26 avr. 2009

Wikipedia pour faire revivre vos aïeux.

Il se trouve que l’un de mes ancêtres est un musicien, « très connu mais par très peu de monde » comme dit mon mari pour plaisanter. Une recherche sur Internet m’a effectivement montré que si on trouvait sa discographie, aucun site ne donnait d’éléments biographiques. J’ai donc décidé de lui donner de la visibilité sur le net, après tout c’est mon activité.
J’ai rédigé une modeste biographie de
Nicolas Chédeville dans Wikipedia et j’ai ajouté en illustration l’image du portrait dont j’ai hérité il y a quelques années. J’ai dû aussi faire un article sur Alexis Grimou, le peintre auteur de ce tableau car il n’était même pas mentionné sur Wikipedia. Je trouvais cela plutôt amusant de redonner de la présence à ce personnage. En quelques jours, mon article sur "Nicolas Chédeville" est arrivé en première place des résultats Google.

L’histoire ne s’arrête pas là.
J’ai été contactée par un musicien qui a entrepris un travail de recherche sur la musette du XVIII° et qui m'a rencontrée afin de voir de près ce tableau. Il était ravi de découvrir un portrait jusque-là inconnu de Nicolas Chédeville.
J’ai retrouvé en toutes lettres le texte que j’ai rédigé sur Wikipedia dans
le catalogue de l’exposition (2008) sur la vielle à roue au musée de Brou à Bourg en Bresse, bien entendu sans mention de la source utilisée...
Quant à l’article sur Alexis Grimou, personne ne l’a complété, à ma grande stupéfaction car ce peintre, que les critiques d'art qualifient de Rubens français est largement représenté dans les musées nationaux. Il existe une thèse sur ce peintre parue en 2005. Le jeune étudiant ignore-t-il Internet ou peut-être trouve-t-il cette vaste encyclopédie indigne de son travail ?
Pour découvrir la musique de Nicolas Chédeville.

21 avr. 2009

Wikipedia, une ville sans limites

L’encyclopédie en ligne Wikipedia recense 13 millions d’articles et sa version française est la troisième en ordre d’importance. En janvier 2009, plus de 60 millions d’Américains ont visité le site, presque qu’autant fréquenté qu’Amazon ou eBay.Le succès planétaire de ce collège invisible a des conséquences qui sont encore difficiles à mesurer. Certains articles comme "China" ou "Obama" sont rédigés grâce à plusieurs centaines de contributeurs et mis à jour quotidiennement.

§ **LISTE AFFICHÉE**
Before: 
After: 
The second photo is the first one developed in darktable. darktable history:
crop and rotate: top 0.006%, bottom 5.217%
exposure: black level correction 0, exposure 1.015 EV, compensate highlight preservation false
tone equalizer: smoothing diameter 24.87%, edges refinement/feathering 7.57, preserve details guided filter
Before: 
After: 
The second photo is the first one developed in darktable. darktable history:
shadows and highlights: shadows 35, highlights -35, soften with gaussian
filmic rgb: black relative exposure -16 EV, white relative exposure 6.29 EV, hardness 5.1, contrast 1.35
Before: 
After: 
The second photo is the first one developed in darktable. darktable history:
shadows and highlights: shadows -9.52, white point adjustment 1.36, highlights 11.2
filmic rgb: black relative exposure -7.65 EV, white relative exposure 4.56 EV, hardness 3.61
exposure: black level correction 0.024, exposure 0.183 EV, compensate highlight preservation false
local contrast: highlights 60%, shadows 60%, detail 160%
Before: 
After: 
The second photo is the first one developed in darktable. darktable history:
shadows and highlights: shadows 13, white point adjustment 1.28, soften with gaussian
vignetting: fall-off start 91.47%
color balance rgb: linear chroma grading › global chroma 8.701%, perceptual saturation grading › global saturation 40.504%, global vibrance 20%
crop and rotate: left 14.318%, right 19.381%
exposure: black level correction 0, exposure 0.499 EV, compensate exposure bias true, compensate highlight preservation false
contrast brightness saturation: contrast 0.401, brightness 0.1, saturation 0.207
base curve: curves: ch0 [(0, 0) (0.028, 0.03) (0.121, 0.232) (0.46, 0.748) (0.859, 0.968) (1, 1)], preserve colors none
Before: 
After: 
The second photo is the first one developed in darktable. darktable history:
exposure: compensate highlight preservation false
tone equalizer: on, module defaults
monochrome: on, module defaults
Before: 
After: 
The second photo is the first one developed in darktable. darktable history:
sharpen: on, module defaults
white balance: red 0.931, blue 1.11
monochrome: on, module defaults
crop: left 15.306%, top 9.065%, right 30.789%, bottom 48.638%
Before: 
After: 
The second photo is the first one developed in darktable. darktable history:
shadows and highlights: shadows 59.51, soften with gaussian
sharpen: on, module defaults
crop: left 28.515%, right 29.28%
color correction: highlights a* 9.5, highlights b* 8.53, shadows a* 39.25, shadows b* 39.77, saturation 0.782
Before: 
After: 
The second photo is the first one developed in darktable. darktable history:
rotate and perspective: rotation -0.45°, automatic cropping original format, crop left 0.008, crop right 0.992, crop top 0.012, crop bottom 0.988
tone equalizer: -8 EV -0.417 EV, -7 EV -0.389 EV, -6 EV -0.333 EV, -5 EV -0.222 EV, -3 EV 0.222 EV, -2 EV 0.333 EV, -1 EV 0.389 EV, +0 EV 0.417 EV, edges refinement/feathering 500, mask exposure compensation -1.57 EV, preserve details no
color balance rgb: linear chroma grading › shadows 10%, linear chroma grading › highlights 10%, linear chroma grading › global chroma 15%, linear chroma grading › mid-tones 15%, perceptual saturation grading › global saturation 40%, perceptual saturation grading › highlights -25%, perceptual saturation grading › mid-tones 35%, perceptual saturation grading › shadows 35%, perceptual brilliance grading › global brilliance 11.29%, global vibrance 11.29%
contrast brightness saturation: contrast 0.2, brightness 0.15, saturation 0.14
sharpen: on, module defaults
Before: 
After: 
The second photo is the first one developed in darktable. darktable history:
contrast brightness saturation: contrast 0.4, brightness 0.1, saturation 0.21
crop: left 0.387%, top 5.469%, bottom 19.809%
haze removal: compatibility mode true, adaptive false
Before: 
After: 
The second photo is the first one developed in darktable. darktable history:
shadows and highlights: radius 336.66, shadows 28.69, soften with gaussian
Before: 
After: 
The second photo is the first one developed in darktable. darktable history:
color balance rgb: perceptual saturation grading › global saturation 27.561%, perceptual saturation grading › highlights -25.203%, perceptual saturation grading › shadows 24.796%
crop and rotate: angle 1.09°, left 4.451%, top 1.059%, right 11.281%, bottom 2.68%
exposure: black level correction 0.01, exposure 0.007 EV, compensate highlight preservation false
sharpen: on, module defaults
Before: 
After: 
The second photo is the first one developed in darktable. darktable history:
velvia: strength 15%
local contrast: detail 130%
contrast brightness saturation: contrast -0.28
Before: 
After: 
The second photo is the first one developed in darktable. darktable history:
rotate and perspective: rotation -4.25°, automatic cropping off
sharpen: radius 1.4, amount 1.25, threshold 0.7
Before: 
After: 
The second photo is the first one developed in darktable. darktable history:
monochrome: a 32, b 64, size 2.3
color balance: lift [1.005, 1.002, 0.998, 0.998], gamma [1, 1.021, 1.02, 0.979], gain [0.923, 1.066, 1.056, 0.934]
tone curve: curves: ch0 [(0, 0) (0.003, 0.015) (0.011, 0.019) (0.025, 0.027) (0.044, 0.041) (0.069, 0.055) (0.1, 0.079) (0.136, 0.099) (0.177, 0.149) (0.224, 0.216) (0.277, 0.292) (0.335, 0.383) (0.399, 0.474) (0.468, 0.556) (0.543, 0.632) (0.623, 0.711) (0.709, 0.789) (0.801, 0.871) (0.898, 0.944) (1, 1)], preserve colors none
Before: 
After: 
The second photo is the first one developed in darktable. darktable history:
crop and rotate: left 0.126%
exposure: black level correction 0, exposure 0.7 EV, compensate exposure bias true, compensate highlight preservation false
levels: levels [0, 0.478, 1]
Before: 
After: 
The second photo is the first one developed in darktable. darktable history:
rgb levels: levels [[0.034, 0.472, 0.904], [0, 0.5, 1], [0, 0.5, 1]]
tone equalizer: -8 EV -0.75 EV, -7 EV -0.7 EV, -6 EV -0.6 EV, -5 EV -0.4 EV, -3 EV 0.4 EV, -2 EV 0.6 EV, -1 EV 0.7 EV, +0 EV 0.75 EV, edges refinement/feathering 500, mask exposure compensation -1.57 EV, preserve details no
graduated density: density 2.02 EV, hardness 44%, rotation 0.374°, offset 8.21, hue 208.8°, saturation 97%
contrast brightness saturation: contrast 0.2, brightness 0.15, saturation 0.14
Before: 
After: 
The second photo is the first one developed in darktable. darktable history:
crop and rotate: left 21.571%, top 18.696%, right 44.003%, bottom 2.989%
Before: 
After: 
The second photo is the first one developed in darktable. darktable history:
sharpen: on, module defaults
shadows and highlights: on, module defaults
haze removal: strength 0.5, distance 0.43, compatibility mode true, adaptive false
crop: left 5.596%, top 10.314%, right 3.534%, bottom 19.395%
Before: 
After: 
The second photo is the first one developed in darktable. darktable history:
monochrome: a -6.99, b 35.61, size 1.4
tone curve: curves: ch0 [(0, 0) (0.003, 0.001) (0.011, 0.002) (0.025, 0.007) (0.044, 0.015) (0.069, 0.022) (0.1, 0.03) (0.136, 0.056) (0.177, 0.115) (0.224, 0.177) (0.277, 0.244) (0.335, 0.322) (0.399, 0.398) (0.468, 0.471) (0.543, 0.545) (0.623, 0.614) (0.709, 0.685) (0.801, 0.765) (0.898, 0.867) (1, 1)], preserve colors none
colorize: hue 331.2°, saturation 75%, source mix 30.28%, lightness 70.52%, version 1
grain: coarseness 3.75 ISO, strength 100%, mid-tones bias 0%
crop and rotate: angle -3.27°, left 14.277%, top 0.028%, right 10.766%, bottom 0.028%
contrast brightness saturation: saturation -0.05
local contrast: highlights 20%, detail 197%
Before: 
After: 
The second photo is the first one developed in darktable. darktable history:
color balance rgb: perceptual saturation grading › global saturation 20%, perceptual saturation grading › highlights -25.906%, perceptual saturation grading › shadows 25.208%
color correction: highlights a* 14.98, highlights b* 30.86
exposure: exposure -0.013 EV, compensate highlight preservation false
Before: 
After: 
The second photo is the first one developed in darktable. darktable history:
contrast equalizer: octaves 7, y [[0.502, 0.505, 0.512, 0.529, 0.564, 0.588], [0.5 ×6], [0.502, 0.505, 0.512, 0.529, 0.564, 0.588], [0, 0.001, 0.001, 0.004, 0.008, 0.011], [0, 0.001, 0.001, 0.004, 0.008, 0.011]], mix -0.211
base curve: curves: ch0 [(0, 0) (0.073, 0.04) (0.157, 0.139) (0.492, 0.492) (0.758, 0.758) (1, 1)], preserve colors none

§ **DÉTAILS DE L'EXERCICE**
Répondez d'après le texte sur Wikipedia :
(a) En quelle année a eu lieu l'exposition sur la vielle à roue au musée de Brou ?
(b) Combien d'articles l'encyclopédie en ligne Wikipedia recense-t-elle ?
(c) Comment les critiques d'art qualifient-ils le peintre Alexis Grimou ?

§ **RÉPONSE À L'EXERCICE**
(a) En 2008.
(b) 13 millions d'articles.
(c) De « Rubens français ».